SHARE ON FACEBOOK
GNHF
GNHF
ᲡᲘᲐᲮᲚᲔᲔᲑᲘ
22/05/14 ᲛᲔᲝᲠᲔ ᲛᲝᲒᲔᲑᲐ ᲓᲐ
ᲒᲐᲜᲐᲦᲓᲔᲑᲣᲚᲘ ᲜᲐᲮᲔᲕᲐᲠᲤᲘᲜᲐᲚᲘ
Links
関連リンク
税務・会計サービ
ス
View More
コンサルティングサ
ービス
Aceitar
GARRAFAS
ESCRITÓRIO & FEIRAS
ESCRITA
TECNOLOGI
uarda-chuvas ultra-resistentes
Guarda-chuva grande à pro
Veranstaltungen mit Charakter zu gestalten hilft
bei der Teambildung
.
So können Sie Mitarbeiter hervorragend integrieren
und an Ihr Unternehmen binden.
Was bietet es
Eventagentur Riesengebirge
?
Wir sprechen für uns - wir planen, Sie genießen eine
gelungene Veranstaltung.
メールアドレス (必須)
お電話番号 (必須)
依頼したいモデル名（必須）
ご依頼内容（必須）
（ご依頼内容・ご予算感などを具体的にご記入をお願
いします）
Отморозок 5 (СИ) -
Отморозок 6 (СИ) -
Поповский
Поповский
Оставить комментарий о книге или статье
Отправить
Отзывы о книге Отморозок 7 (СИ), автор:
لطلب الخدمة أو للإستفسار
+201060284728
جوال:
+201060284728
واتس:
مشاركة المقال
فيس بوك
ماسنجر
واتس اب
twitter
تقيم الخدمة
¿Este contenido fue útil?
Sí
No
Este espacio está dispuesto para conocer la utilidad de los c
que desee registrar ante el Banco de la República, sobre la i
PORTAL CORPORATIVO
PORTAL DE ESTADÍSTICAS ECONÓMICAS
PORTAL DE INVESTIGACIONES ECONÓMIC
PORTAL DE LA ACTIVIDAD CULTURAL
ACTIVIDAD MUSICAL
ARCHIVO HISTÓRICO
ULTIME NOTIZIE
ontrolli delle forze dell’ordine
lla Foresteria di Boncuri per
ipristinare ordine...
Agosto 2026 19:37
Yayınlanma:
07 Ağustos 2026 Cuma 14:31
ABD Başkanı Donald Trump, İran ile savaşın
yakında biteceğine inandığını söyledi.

^^^^^^^^^^^^^^^^

• Aim of the exercise: Every line, from the one holding "ULTIME NOTIZIE" through the last line of the material above, should be transcribed exactly, and no line outside that range.

• Result:
ULTIME NOTIZIE
ontrolli delle forze dell’ordine
lla Foresteria di Boncuri per
ipristinare ordine...
Agosto 2026 19:37
Yayınlanma:
07 Ağustos 2026 Cuma 14:31
ABD Başkanı Donald Trump, İran ile savaşın
yakında biteceğine inandığını söyledi.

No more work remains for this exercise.